Ray, that is exactly my question. My pain doc is trying to get me into a neurologist and hopefully he/she will have some insight. At my last appointment (this week) I mentioned that I wondered if it was possible that I was developing M.S., and after fielding my intake (it is 3 pages every appointment) he and his P.A. also threw out the possibility of Parkinson's. My symptoms are different from yours, but other issues are always "out there", it seems. I think our docs generally do the best they can, given the complexity of the human body and the millions of combinations of symptoms that they are presented with. But it sure is frustrating anyway, not knowing.
Hope you have a restful and safe weekend with the coming heat! If I remember correctly, you are thinking about combining your household with that of your longtime partner. My thought is, one's health and ability to make physical changes is usually better now than later. Best of wishes and blessings to both of you!
Barb

I think you have to deal with it one symptom at a time. I’m inclined to believe (at age 58) that everything I have is because of my PN. It seems to be where most of my doctors have put everything if it’s not obviously something else. But if I need help with managing a particular “symptom” of PN, I seek out the specialist who can help it, as I haven’t found Neurology as the field being in charge of helping improve our quality of life - WE are.
Hammertoes? Maybe it’s caused by my PN per my PCP, no clear indication, but my Neurologist shrugged it off as nothing he can do about it. So I took initiate to line up a Podiatrist because I’m interested in staying on my feet most effectively and efficiently for hopefully a long time. My severe dry eyes was checked off as probably PN related too, but I was the one to have to take it the step further to charge my Ophthalmologist with keeping my vision and eye comfort optimal. Dry Skin - I have my Dermatologist though it’s probably PN. Balance? I went out and lined up PT.
You get it, you already know the drill. PN can easily be the black hole to dump everything in and we figure out how to live with it, which sometimes mean seeking out specialists for that function to help us improve our lives or make us safer. Hopefully if the specialist has the thought it might not be PN, he’ll test or treat accordingly.

Hi, fala (@fala)

I think you picked up on my dilemma: When you have an assortment of aches & pains, aches & pains you've lived with for years, waaaay back before you got diagnosed with PN, how the heck do you sort one kind of pain from another? I have plenty of "old friend" aches & pains. I'm 78. I used to be a long-distance runner. Miles and miles on rough trails and rock-hard concrete did terrible things to my joints. But I loved all those miles of running. I wouldn't trade them in for anything. Then last August I was diagnosed with PN. It was localized in my feet, but I was cautioned it might spread. For the longest time, I ascribed every little twinge in my ankles & knees to a "sure sign my PN is spreading!" It took me a while to realize, No, Ray, those twinges are the same ol' twinges you've been feeling for years. Reminding myself of that did wonders for my spirit. My PN is what it is; whether or not it will spread remains to be seen. But for now, not every ache or pain I feel is a sign that it's spreading.

Cheers!

Ray (@ray666)

Hi, Barb (@bjk3)

I think you're right that most docs are trying to do a good job. I am reasonably sure my neurologist is. That's why I try to show up for my appointments fully prepared with a half dozen well-thought-out questions––like this time, my No. 1 question will have to do with vitamins & supplements: What have my past labs indicated? Am I running any risks now that I'm taking EB-N5 (at his suggestion)? Need I be concerned about overloading on B-6? How about sending me for fresh labs? Should I plan for a second EMG? Those sorts of questions.

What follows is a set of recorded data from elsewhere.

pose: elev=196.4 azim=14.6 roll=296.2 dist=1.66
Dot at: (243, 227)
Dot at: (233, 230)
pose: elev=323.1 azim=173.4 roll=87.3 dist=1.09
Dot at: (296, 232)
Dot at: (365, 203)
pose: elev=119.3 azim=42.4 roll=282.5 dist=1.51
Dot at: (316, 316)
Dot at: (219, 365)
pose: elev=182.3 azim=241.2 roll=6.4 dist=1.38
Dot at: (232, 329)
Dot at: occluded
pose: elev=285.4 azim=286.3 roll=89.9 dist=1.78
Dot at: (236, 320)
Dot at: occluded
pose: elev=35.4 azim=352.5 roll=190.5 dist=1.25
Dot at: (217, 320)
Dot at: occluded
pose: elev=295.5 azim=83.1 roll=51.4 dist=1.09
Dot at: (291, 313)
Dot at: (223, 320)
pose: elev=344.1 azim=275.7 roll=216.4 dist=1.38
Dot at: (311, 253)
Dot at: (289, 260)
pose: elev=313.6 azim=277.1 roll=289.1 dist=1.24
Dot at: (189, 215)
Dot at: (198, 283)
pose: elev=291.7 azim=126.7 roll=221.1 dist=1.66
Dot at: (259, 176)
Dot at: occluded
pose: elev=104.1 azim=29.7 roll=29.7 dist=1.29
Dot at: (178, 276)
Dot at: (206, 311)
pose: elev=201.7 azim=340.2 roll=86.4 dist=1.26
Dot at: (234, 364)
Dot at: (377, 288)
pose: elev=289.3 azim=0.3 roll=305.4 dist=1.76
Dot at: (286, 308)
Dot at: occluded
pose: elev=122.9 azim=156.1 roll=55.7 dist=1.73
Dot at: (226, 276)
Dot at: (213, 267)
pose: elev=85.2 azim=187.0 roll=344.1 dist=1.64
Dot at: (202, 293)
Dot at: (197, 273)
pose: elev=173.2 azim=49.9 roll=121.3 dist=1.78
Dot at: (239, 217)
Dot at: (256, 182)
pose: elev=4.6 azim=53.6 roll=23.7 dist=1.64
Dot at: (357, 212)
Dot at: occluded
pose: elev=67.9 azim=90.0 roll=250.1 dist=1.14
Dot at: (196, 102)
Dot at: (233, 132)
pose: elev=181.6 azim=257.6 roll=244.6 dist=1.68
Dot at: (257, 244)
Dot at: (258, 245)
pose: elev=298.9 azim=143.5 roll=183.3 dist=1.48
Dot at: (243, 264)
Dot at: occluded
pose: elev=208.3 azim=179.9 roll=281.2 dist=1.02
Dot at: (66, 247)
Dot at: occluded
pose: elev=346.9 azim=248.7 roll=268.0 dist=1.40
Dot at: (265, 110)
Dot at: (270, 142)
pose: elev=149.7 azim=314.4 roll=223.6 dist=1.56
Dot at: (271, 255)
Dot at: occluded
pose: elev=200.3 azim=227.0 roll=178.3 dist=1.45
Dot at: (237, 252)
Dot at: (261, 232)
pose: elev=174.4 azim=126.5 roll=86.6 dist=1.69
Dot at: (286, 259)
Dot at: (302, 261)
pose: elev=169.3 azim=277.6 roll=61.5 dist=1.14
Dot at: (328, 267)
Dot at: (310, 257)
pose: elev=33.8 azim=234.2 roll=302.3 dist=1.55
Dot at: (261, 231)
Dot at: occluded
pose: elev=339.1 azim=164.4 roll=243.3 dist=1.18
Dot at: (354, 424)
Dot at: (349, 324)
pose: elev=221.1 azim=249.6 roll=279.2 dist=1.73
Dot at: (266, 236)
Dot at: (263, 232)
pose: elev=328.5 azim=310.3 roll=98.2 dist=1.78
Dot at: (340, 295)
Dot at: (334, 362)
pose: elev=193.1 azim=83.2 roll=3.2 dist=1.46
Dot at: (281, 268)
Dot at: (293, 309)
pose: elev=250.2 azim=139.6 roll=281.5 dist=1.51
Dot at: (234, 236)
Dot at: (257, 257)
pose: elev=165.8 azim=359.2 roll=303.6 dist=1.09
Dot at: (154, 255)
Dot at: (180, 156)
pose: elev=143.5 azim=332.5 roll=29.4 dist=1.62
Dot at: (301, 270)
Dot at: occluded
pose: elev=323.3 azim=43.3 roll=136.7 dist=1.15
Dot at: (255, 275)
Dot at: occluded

My partner and I are still (note: still!) talking about combining households. We need to do it soon, or before you know it, it'll be another one of those "We should have done it sooner" projects. LOL

Cheers!
Ray (@ray666)

Hi Ray! Misery loves company. Thanks for the response. I was sooo active with four children, large house and property with many, many animals including two horses to manage on my own. I had a husband, but he only paid attention to his job.
I love kids, so at different times, I took in four different children. Some for a year, some for two years. Their are Horror stories connected to three out of four. For the children's sake, I had to move out of my lovely home, worked two jobs, and could easily stay up until 2;00AM to get everything done. I should mention, my second Husband died 12 years ago and was wonderful!! Jump forward to now. I have been own my own since. I did OK until NOW!! PN is creeping up my legs, feet always screaming! Sure, arthritis moved in through the years, but manageable. Just 7 weeks ago I have a headache that is not able to be diagnosed, even with many tests. So, I am asking the same question AGAIN.............
Can PN be in your head? Physically, not mentally..
Different people read different posts at different times...I am just hoping to find that answer, (yes, I went to two Neurologists, no answers) This is a nasty disease with lots of faces!! You certainly had your DAY, and that gives some (small) satisfaction to have had a satisfying past. We all trying to help each other now!!
Best wishes, good luck and all that to YOU!
Fala

Hi, Debbie (@dbeshears1)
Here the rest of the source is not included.